Zwischen Monsterfilm und Meta-Satire
Regisseur Tom Gormican inszeniert den Film als wilden Genre-Mix. Immer wieder bricht Anaconda mit Erwartungen, zitiert offen alte Hollywood-Klischees und macht sich über sie lustig. Der Film weiß genau, dass er absurd ist, und genau daraus zieht er seine Stärke. Besonders gelungen ist das Zusammenspiel zwischen Jack Black und Paul Rudd, deren Chemie das emotionale Rückgrat der Geschichte bildet. Ihre Dialoge sind pointiert, oft improvisiert wirkend und tragen viele Szenen auch dann, wenn die Handlung kurzzeitig auf der Stelle tritt.
Visuell bietet der Film solide, wenn auch nicht revolutionäre Bilder. Der Dschungel wirkt gleichzeitig bedrohlich und bewusst künstlich, was gut zur ironischen Grundhaltung passt. Die titelgebende Anaconda ist klar als digitales Wesen erkennbar, doch anstatt dies zu verstecken, spielt der Film mit dieser Künstlichkeit. Gerade Fans von klassischem Creature Feature-Kino werden an dieser selbstbewussten Offenheit ihre Freude haben. Allerdings leidet der Film stellenweise unter seinem eigenen Konzept. Nicht jeder Gag zündet, und einige Szenen ziehen sich, weil sie ihre Pointe zu deutlich erklären.
Trotzdem gelingt es Anaconda, Spannung aufzubauen. Wenn der Humor kurz zurücktritt und der Film tatsächlich versucht, Horror-Elemente einzusetzen, entstehen überraschend effektive Momente. Diese Balance ist nicht immer perfekt, aber sie sorgt dafür, dass der Film nie langweilig wird.

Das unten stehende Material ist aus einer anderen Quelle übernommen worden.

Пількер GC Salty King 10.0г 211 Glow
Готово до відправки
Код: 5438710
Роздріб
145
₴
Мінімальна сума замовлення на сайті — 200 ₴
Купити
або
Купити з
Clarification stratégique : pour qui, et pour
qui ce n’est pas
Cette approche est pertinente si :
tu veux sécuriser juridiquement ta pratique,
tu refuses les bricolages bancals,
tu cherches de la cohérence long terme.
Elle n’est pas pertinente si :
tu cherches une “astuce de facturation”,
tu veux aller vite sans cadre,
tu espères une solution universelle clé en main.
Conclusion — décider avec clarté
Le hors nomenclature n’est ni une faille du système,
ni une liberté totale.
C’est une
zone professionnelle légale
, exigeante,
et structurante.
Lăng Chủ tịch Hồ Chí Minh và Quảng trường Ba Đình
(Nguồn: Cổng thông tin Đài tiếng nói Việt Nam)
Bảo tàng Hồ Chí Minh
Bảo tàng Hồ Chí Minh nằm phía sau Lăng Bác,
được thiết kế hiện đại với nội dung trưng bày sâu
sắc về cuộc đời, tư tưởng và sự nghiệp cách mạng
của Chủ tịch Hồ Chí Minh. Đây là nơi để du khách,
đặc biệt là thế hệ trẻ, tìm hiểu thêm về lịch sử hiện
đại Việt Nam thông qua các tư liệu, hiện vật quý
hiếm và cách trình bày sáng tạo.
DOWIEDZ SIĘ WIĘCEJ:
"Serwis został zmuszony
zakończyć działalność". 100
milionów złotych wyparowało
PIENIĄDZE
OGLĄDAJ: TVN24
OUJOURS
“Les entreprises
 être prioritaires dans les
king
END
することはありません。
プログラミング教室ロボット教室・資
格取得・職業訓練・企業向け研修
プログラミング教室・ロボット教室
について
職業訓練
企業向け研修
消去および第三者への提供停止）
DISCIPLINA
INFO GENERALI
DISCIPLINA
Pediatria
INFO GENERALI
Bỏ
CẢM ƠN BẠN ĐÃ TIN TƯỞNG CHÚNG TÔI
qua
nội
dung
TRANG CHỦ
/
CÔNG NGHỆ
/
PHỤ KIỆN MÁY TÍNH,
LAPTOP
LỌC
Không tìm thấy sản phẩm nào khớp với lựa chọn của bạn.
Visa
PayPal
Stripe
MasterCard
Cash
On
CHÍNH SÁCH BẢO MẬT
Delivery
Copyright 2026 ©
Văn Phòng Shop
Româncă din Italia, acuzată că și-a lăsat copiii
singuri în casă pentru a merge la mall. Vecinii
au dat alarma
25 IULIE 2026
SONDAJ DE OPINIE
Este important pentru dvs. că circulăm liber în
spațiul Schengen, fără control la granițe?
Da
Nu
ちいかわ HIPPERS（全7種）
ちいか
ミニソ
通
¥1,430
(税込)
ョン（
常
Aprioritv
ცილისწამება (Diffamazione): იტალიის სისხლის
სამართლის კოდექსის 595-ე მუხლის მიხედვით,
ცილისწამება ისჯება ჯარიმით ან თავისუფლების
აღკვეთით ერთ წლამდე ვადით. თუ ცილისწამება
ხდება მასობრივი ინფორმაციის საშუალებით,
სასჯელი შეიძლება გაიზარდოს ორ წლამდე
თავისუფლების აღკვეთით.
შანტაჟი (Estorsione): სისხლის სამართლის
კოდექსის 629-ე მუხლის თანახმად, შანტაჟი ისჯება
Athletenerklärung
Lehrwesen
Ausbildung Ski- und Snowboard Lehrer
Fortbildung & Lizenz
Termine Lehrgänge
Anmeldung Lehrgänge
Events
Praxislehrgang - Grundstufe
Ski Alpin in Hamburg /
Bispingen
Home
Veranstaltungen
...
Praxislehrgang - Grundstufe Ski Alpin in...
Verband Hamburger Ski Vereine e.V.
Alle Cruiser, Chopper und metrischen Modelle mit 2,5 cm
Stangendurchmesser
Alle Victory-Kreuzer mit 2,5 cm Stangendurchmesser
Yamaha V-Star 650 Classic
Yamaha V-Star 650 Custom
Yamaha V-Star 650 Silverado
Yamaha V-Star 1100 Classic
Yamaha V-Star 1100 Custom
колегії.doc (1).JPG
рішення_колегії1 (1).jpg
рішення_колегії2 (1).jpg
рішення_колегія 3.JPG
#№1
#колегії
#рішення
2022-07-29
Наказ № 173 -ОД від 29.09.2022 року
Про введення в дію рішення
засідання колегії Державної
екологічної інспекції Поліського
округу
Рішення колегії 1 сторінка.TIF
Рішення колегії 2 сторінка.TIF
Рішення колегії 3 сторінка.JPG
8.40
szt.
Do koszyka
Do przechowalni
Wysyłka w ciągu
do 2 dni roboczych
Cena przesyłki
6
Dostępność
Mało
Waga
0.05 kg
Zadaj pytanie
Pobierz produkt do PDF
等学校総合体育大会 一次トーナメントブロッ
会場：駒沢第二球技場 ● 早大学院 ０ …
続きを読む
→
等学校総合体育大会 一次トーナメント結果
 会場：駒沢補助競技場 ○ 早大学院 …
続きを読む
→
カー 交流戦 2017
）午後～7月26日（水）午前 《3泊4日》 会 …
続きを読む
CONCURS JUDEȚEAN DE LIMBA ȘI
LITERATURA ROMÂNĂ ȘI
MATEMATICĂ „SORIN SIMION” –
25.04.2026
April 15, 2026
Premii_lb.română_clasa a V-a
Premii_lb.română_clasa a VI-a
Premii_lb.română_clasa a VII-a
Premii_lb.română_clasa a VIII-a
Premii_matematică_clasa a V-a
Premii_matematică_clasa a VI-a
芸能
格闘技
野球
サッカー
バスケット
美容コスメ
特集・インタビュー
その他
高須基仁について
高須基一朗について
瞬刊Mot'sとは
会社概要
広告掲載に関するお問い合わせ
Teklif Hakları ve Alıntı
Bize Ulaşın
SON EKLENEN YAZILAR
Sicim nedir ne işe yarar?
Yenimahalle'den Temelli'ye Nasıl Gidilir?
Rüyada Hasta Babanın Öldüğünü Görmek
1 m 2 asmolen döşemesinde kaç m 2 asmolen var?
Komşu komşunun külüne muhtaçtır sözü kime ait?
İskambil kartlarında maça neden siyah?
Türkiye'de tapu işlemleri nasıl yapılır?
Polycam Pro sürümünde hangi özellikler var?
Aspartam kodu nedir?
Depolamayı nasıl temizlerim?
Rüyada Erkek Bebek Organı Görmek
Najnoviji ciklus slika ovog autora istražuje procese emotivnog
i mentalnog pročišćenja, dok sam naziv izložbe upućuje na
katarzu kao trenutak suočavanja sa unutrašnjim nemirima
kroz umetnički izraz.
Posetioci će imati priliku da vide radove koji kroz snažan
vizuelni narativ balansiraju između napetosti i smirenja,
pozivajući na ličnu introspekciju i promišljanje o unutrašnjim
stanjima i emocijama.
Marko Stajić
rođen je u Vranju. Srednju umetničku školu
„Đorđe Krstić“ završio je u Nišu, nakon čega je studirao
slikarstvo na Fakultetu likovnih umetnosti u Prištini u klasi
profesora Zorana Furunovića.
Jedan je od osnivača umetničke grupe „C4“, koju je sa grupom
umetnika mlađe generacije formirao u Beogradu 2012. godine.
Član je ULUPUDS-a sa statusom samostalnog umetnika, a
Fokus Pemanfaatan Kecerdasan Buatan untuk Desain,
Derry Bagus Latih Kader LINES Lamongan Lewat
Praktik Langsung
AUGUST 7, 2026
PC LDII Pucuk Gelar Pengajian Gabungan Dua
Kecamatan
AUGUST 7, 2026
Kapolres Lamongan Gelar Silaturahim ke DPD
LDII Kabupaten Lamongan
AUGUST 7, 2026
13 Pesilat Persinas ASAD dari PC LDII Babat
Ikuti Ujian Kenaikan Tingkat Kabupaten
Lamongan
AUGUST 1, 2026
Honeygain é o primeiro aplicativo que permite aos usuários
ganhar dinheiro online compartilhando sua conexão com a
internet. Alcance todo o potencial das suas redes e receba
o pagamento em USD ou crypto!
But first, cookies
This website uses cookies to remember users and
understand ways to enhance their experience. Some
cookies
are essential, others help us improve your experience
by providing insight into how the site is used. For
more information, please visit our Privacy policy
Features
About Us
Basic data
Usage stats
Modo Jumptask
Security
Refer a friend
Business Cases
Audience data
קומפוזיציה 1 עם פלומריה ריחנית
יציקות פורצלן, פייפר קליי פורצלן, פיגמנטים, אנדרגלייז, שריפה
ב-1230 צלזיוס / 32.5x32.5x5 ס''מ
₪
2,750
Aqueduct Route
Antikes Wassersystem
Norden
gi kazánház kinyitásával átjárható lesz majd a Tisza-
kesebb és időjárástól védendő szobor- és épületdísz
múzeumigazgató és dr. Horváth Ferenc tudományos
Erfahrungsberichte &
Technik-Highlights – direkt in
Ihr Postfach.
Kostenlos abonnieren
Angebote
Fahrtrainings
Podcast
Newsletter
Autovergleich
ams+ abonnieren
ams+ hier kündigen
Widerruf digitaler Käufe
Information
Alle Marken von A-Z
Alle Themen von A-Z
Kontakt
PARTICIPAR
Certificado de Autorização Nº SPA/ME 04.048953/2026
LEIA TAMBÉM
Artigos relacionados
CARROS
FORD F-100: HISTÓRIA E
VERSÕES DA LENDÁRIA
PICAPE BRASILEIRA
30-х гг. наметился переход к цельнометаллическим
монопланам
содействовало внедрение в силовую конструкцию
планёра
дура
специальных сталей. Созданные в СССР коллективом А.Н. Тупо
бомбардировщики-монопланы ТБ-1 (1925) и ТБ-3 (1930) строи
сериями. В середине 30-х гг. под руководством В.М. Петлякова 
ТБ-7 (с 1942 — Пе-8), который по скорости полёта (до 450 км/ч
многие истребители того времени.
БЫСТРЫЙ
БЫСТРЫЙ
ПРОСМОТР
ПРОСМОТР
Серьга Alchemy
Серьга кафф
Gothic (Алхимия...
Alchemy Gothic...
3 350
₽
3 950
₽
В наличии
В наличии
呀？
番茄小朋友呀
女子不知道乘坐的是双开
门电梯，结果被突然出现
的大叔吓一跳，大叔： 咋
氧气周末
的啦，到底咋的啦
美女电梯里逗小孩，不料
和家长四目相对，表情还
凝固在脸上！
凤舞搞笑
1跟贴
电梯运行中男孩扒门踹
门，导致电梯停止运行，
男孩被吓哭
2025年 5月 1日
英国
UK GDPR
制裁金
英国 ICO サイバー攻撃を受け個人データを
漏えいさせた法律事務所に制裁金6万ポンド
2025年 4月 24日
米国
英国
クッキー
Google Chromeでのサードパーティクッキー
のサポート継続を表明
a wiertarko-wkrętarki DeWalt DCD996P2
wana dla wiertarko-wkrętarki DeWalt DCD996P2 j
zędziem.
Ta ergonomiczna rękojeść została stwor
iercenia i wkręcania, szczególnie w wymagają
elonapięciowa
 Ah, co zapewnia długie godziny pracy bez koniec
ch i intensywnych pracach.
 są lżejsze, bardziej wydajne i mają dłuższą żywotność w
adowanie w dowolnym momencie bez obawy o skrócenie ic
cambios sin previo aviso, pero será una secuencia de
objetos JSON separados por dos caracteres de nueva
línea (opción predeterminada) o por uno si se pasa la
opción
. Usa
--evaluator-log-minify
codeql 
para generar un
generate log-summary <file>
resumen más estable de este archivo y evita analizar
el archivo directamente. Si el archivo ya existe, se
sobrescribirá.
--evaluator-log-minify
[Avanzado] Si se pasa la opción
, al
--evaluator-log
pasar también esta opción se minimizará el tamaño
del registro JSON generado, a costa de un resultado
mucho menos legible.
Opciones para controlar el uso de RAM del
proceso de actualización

Unterhaltung mit Biss – aber nicht ohne Schwächen
Insgesamt ist Anaconda ein Film, der sich klar an ein Publikum richtet, das Freude an ironisch gebrochenem Mainstream-Kino hat. Wer eine ernsthafte Neuinterpretation erwartet, wird enttäuscht sein. Wer jedoch Lust auf ein bewusst überdrehtes Abenteuer mit viel Selbstironie hat, kommt auf seine Kosten. Der Film lebt von seinem Ensemble, von der Spielfreude und vom Mut, sich nicht allzu ernst zu nehmen.
Problematisch ist stellenweise das Tempo. Der Mittelteil wirkt überladen, als hätte der Film zu viele Ideen, die alle gleichzeitig untergebracht werden müssen. Auch der emotionale Abschluss bleibt etwas oberflächlich, obwohl hier Potenzial für mehr Tiefe vorhanden wäre. Dennoch überwiegt der positive Eindruck, denn Anaconda versteht es, sein Publikum zu unterhalten und gleichzeitig über das eigene Genre zu reflektieren.
Am Ende bleibt ein Film, der sicher kein Klassiker wird, aber als kurzweiliges Kino-Erlebnis überzeugt. Anaconda ist laut, bunt und manchmal chaotisch – doch genau darin liegt sein Charme. Für Fans von Jack Black, ironischen Abenteuern und selbstbewusstem Popcorn-Kino ist dieser Film ein klarer Tipp.